* _The task_:
Lines in the data below that contain the word "some" are to be copied.
Top of Dataset records
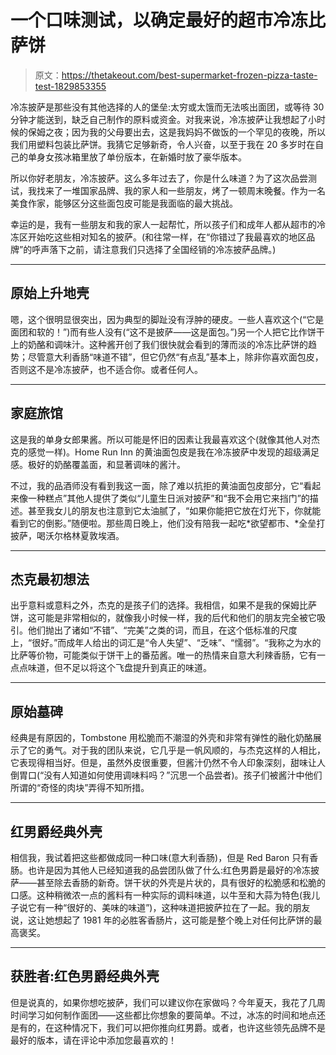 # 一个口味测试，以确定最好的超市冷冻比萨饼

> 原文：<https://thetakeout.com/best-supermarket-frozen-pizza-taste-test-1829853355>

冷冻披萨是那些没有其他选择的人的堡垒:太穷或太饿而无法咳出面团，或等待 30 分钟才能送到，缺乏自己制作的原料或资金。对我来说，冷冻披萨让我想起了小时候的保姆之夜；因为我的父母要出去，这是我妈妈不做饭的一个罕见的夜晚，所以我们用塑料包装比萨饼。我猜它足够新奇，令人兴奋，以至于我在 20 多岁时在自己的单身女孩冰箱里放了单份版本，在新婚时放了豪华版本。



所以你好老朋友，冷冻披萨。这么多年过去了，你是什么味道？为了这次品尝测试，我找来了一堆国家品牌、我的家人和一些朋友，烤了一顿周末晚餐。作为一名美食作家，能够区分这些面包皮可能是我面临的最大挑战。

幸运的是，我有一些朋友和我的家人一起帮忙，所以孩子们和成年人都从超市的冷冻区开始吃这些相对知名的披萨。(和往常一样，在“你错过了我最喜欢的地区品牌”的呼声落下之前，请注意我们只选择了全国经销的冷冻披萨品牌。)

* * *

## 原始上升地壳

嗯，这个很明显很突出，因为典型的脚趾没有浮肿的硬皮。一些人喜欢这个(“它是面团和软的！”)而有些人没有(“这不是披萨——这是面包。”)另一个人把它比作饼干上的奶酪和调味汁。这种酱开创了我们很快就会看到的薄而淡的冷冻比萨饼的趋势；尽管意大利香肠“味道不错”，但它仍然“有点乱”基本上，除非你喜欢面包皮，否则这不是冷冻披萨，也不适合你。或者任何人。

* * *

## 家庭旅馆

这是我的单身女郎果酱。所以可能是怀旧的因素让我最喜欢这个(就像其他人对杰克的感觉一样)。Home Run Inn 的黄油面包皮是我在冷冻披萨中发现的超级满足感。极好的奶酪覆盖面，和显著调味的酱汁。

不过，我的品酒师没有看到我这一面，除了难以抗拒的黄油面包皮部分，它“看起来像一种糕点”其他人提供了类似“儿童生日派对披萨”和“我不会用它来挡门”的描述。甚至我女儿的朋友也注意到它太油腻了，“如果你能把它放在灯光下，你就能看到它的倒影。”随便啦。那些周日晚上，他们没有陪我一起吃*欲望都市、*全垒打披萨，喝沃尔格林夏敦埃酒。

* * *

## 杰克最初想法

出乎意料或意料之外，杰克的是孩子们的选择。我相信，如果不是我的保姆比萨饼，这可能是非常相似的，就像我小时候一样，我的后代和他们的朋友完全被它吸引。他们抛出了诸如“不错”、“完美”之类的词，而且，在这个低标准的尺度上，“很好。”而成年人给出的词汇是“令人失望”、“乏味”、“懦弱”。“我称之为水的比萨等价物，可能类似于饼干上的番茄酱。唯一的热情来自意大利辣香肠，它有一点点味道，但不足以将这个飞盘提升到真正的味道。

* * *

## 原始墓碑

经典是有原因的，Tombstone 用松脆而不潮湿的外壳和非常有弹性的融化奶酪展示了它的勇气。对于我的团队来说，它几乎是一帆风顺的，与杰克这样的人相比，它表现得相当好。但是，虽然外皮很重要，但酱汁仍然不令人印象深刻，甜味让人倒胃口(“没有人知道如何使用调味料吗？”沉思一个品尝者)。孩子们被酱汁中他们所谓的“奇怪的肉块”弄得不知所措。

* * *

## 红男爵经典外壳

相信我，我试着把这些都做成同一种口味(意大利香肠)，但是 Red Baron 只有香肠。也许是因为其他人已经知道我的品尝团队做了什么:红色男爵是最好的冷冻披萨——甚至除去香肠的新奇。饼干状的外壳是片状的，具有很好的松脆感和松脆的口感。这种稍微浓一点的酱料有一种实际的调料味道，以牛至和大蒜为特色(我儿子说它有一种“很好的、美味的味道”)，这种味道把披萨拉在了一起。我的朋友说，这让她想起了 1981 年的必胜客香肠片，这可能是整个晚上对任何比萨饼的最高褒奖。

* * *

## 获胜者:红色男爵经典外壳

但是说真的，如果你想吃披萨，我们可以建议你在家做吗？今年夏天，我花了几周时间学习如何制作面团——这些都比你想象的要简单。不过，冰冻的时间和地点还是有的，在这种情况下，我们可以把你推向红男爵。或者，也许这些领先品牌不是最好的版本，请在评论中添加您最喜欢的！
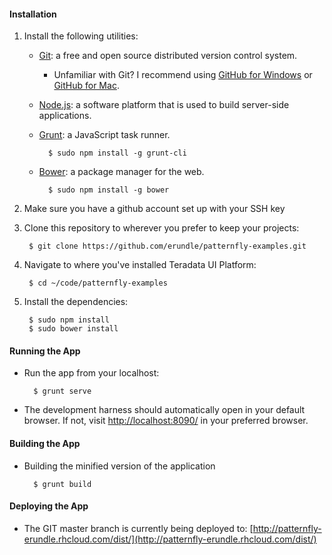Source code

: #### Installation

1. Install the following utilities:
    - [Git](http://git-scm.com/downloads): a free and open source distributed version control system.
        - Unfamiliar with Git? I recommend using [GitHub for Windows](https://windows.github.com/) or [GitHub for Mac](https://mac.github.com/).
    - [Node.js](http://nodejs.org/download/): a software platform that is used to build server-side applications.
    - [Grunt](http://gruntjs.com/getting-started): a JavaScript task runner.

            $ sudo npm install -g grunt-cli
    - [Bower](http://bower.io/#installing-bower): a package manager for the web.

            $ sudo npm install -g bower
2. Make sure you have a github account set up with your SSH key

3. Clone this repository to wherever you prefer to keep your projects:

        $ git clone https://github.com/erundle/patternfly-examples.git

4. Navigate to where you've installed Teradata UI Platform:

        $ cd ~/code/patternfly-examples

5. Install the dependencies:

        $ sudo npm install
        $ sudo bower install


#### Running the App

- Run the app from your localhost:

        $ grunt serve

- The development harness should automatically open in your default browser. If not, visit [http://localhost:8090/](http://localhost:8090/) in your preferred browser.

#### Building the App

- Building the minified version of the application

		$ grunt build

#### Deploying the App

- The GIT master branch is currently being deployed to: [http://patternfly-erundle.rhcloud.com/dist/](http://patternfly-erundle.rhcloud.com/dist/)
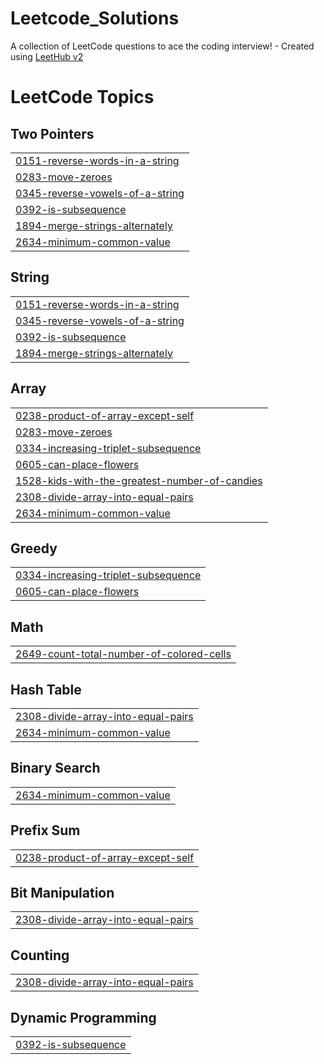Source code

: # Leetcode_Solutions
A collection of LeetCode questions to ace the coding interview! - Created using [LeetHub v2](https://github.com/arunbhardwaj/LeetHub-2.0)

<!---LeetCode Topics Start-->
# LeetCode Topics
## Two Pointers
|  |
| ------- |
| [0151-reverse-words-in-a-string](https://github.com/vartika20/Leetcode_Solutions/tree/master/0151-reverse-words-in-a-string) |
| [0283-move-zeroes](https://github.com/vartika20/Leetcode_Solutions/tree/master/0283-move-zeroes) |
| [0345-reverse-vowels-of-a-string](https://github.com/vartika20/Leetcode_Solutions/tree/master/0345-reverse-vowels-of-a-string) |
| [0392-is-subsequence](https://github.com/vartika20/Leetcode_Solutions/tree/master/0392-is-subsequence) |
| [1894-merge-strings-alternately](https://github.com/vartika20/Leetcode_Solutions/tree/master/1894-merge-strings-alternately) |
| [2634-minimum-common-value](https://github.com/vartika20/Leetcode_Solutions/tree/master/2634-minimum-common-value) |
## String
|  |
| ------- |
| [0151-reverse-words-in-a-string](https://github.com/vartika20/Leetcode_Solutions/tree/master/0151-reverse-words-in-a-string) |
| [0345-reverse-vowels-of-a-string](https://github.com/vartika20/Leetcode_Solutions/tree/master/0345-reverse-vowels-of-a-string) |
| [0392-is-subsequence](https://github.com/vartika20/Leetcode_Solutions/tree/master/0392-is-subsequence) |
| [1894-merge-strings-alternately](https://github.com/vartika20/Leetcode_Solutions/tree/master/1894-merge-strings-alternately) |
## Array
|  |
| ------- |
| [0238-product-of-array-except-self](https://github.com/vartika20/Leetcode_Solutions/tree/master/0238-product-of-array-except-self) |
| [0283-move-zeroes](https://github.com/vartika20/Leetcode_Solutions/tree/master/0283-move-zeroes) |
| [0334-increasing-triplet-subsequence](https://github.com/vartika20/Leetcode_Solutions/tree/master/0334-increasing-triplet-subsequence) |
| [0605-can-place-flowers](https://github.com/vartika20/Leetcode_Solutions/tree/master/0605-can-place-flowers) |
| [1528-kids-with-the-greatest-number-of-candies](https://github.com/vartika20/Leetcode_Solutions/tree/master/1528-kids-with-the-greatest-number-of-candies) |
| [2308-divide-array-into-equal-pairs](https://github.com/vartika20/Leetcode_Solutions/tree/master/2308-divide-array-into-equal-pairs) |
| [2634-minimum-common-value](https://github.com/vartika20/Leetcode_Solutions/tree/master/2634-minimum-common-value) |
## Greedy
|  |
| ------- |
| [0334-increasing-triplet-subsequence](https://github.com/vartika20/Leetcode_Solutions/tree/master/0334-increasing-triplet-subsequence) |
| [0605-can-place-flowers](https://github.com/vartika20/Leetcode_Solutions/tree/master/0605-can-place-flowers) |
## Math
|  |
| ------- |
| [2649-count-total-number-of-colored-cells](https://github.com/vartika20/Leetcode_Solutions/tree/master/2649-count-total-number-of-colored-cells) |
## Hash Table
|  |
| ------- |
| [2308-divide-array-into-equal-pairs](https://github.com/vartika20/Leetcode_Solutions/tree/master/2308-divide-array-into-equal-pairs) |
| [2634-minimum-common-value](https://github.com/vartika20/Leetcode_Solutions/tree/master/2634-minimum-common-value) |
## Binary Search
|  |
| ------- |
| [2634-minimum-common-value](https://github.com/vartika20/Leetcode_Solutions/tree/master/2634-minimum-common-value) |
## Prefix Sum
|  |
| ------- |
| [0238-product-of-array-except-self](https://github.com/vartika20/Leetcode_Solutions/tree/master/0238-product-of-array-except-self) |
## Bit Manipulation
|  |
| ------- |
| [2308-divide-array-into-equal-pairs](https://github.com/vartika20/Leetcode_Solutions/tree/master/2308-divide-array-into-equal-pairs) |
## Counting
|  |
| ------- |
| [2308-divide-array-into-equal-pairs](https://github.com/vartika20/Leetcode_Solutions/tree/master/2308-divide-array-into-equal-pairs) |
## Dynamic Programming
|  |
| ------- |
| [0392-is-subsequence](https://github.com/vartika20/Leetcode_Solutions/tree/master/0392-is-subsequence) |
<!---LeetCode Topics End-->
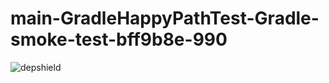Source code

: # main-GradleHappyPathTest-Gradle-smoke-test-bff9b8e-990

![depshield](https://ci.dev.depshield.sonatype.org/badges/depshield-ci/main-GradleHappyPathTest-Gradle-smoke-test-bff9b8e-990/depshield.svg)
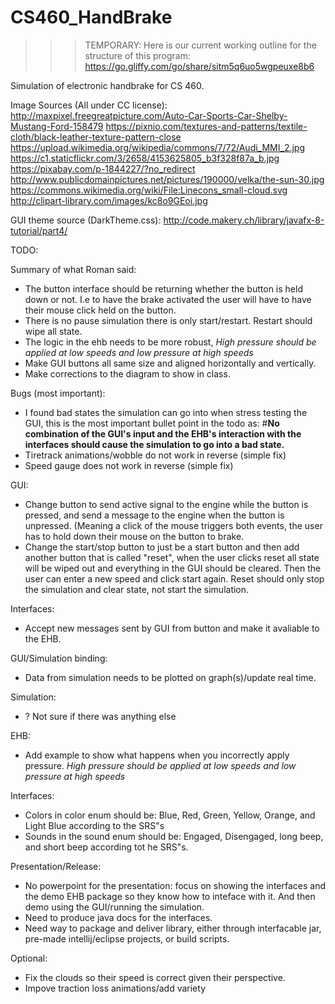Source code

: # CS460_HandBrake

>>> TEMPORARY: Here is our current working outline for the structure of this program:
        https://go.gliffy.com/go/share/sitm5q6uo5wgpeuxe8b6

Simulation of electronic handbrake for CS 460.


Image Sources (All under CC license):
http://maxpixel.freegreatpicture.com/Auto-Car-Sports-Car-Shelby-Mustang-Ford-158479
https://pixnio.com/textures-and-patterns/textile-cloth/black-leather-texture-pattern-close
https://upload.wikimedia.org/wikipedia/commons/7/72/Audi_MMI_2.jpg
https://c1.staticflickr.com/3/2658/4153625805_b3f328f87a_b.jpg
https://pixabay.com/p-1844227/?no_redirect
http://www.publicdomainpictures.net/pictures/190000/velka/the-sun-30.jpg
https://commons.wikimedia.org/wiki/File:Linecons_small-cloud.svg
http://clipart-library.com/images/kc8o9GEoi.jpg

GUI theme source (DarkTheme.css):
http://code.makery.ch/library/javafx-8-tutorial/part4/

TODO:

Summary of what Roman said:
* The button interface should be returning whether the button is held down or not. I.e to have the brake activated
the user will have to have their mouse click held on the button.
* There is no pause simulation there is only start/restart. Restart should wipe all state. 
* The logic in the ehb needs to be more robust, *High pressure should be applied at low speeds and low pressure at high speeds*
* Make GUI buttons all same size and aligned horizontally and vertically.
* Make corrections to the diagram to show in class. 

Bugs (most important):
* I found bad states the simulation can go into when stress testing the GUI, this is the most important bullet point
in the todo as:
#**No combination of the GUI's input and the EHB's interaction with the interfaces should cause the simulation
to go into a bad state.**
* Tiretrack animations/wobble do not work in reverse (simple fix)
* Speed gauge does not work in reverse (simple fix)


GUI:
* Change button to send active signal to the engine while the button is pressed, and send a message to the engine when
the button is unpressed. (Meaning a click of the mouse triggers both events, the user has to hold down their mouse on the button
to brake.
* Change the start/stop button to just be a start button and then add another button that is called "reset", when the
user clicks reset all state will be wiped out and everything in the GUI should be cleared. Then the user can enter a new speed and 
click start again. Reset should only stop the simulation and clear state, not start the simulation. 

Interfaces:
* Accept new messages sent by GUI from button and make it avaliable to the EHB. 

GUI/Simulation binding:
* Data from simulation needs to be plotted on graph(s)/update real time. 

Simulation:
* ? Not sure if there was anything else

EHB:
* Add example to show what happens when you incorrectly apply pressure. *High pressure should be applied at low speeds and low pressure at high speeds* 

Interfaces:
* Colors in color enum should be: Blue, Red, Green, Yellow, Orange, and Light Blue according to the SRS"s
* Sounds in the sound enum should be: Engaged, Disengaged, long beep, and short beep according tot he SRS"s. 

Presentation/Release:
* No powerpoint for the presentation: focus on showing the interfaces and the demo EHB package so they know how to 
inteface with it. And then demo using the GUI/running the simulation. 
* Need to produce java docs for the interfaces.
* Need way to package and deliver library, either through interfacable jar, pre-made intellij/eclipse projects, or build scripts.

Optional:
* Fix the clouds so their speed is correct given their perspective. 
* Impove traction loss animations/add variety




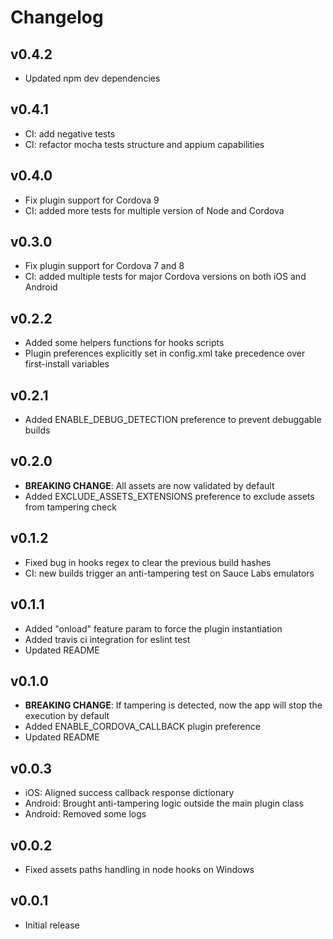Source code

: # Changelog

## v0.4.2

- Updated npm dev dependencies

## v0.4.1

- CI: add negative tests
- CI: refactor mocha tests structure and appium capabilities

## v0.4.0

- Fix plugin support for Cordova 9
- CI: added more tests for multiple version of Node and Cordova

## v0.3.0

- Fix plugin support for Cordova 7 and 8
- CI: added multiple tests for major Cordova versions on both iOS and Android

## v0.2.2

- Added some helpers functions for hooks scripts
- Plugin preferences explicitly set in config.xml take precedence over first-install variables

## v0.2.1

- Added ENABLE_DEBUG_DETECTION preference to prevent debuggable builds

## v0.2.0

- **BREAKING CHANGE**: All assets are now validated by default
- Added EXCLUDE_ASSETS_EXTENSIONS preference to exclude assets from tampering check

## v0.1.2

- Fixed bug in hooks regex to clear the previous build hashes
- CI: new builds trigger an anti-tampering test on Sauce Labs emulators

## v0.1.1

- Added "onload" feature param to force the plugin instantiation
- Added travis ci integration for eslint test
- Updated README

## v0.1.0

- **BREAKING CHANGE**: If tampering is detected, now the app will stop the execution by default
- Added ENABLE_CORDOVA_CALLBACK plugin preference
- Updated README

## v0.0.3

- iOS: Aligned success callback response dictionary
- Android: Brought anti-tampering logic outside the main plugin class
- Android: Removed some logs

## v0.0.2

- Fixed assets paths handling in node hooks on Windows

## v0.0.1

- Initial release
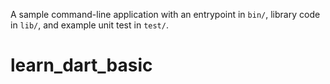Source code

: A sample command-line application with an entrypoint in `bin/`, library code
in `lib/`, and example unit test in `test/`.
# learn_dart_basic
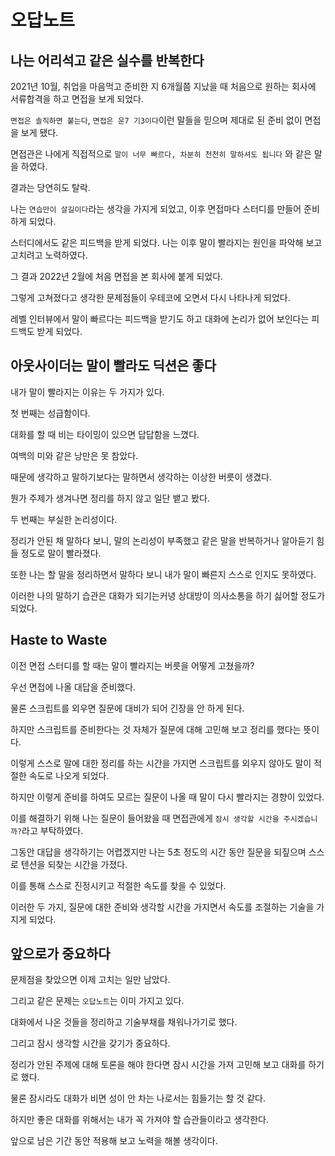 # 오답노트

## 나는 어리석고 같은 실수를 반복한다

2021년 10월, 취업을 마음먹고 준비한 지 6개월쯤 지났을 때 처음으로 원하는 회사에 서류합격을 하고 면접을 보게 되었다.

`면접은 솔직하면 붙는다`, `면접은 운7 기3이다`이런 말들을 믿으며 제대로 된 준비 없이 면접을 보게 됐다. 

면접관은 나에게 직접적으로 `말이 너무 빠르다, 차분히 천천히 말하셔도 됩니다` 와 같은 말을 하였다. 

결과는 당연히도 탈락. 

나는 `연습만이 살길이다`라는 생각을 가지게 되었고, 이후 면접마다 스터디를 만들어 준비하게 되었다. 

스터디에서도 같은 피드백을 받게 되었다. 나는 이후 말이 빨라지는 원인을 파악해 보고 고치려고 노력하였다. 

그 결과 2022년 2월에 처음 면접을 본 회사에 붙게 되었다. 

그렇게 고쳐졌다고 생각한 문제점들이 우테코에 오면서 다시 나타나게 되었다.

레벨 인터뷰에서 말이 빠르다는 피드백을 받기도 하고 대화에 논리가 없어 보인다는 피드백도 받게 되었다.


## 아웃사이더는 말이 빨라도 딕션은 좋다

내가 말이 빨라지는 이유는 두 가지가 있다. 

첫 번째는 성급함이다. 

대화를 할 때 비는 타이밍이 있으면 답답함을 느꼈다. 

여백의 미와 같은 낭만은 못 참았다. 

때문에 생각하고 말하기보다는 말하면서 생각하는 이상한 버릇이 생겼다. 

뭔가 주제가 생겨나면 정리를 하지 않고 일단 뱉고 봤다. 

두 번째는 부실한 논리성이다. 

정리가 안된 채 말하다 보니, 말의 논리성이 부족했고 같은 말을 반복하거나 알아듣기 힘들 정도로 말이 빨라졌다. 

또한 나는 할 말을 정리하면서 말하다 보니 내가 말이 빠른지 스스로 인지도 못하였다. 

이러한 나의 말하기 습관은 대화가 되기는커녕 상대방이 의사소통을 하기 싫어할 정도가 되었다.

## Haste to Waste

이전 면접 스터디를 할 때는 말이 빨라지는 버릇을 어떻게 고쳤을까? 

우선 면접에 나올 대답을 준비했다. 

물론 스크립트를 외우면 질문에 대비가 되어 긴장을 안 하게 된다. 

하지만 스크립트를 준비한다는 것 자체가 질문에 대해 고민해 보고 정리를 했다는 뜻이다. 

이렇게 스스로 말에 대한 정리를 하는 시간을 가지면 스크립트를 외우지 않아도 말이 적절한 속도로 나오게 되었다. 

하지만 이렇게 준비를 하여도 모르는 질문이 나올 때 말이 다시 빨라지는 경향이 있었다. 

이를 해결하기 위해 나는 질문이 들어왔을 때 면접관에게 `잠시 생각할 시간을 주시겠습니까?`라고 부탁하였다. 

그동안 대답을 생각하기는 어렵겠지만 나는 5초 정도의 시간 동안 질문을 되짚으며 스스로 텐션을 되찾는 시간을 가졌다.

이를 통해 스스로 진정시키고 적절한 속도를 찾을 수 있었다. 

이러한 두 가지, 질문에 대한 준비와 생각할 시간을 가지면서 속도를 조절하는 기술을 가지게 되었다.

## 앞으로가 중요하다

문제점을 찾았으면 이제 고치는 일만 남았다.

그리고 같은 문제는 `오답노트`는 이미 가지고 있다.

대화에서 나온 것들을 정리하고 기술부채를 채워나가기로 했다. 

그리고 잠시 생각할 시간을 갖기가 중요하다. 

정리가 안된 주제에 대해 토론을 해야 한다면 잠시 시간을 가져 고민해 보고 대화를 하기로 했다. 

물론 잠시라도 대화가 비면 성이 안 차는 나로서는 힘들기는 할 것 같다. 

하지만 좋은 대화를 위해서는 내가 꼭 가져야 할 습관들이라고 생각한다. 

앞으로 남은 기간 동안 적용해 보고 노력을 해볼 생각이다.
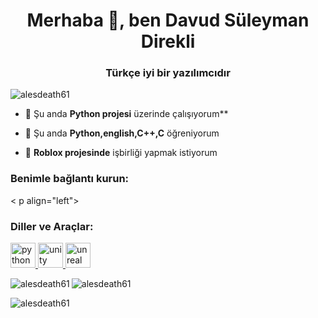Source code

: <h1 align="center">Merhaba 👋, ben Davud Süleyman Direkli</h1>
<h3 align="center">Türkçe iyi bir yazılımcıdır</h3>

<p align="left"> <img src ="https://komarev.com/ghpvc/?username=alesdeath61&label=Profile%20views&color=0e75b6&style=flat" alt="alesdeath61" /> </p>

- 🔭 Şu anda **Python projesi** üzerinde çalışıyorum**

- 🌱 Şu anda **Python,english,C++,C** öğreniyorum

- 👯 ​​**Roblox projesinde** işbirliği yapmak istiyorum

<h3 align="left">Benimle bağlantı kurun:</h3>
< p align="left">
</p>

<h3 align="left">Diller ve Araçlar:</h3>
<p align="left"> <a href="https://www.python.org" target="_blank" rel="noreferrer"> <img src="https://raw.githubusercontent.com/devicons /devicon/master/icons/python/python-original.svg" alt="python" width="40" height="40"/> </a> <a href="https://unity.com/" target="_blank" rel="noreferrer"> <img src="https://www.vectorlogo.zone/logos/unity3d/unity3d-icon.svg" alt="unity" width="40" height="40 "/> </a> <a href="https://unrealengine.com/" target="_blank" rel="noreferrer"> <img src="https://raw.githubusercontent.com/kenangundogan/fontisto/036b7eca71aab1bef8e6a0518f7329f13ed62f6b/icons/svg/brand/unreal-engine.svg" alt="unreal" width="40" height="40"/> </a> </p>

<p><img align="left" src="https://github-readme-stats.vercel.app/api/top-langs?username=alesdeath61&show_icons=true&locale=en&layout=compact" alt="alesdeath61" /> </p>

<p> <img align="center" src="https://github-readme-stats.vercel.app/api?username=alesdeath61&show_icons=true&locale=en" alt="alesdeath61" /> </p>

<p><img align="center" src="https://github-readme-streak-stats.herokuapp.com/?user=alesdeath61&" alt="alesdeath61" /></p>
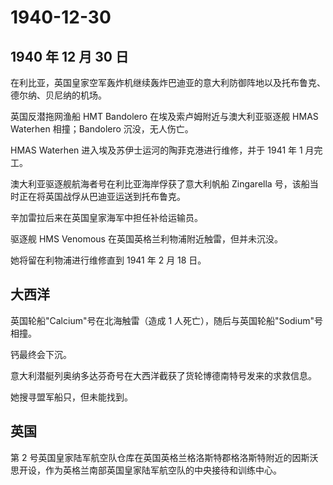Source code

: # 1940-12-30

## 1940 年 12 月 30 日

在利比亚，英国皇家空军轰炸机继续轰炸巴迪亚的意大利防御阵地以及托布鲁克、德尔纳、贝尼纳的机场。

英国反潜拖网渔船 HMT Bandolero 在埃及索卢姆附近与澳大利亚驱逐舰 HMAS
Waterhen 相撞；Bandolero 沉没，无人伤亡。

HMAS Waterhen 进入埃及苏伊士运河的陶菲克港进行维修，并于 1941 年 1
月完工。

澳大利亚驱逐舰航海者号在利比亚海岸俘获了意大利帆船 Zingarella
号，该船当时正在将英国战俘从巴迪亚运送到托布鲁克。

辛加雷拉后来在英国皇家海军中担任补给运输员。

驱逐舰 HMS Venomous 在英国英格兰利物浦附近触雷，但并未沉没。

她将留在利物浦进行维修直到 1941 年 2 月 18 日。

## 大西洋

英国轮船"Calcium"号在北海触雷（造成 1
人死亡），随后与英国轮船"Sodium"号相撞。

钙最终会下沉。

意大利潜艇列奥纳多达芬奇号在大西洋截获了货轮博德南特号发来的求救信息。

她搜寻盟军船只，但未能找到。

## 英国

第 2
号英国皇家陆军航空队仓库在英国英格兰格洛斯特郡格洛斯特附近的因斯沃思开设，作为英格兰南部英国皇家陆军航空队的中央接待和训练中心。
Bottom of Dataset records
* _Task solution_:
- Added some helpers functions for hooks scripts
- Android: Removed some logs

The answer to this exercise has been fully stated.